Brief:
Rewrite the material as a JSON list of strings, one string per line, starting with the line that contains "Domov a zábava" and running through the end of the material, with blank lines omitted. Leave the pictures out of the list.

(Records drawn from a dataset)
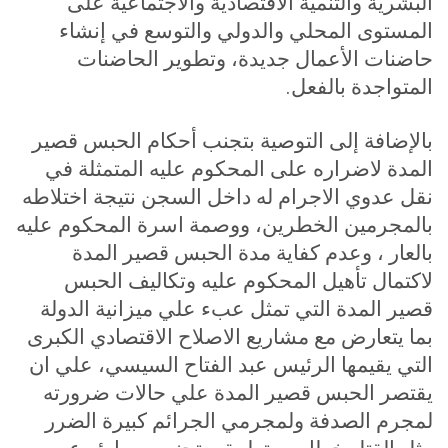
البشرية والتنمية الاقتصادية والاجتماعية على
المستوى المحلي والدولي والتوسع في إنشاء
حاضنات الأعمال جديدة، وتطوير الحاضنات
المتواجدة بالفعل
.
بالإضافة إلى التوصية بتجنب أحكام الحبس قصير
المدة لاضراره على المحكوم عليه المتمثلة في
نقل عدوي الاجرام له داخل السجن نتيجة اختلاطه
بالمجرمين الخطرين، ووصمة اسرة المحكوم عليه
بالعار ، وعدم كفاية مدة الحبس قصير المدة
لاكتمال تأهيل المحكوم عليه وتكاليف الحبس
قصير المدة التي تمثل عبء علي ميزانية الدولة
بما يتعارض مع مشاريع الاصلاح الاقتصادي الكبرى
التي يقيمها الرئيس عبد الفتاح السيسي، علي ان
يقتصر الحبس قصير المدة علي حالات ضرورته
لمجرم الصدفة ولمجرمي الجرائم كبيرة الضرر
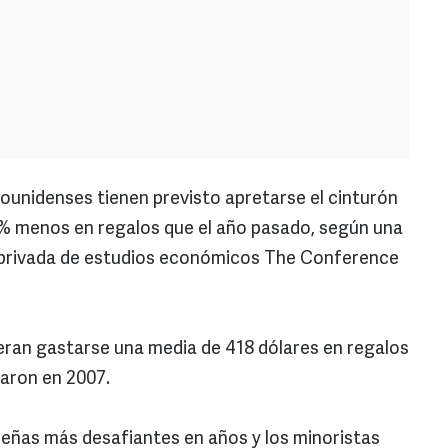
ounidenses tienen previsto apretarse el cinturón
5% menos en regalos que el año pasado, según una
d privada de estudios económicos The Conference
eran gastarse una media de 418 dólares en regalos
laron en 2007.
eñas más desafiantes en años y los minoristas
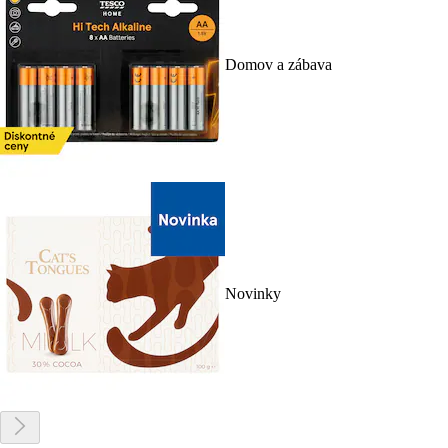
Domov a zábava
Novinky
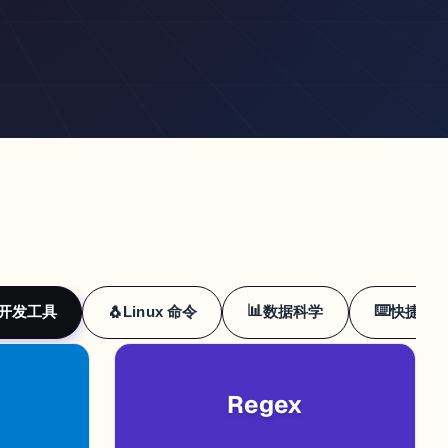
📊
⌨️
开发工具
Linux 命令
数据科学
快捷键
🐧
Regex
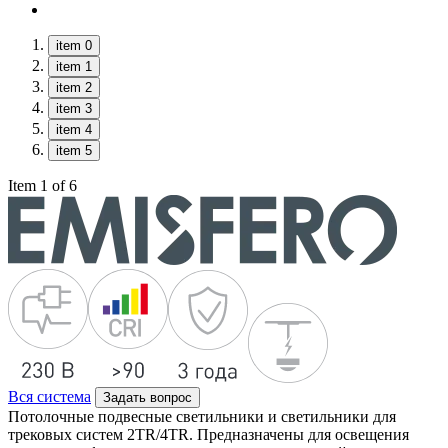
item 0
item 1
item 2
item 3
item 4
item 5
Item 1 of 6
Вся система
Задать вопрос
Потолочные подвесные светильники и светильники для
трековых систем 2TR/4TR. Предназначены для освещения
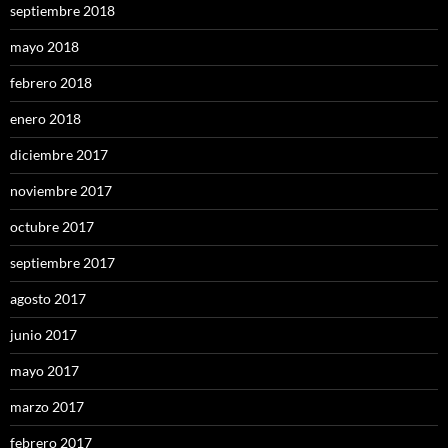
septiembre 2018
mayo 2018
febrero 2018
enero 2018
diciembre 2017
noviembre 2017
octubre 2017
septiembre 2017
agosto 2017
junio 2017
mayo 2017
marzo 2017
febrero 2017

Exercise answer:
[
  "Domov a zábava",
  "Novinky",
  "📊",
  "⌨️",
  "开发工具",
  "Linux 命令",
  "数据科学",
  "快捷键",
  "🐧",
  "Regex",
  "item 0",
  "item 1",
  "item 2",
  "item 3",
  "item 4",
  "item 5",
  "Item 1 of 6",
  "Вся система",
  "Задать вопрос",
  "Потолочные подвесные светильники и светильники для",
  "трековых систем 2TR/4TR. Предназначены для освещения",
  "septiembre 2018",
  "mayo 2018",
  "febrero 2018",
  "enero 2018",
  "diciembre 2017",
  "noviembre 2017",
  "octubre 2017",
  "septiembre 2017",
  "agosto 2017",
  "junio 2017",
  "mayo 2017",
  "marzo 2017",
  "febrero 2017"
]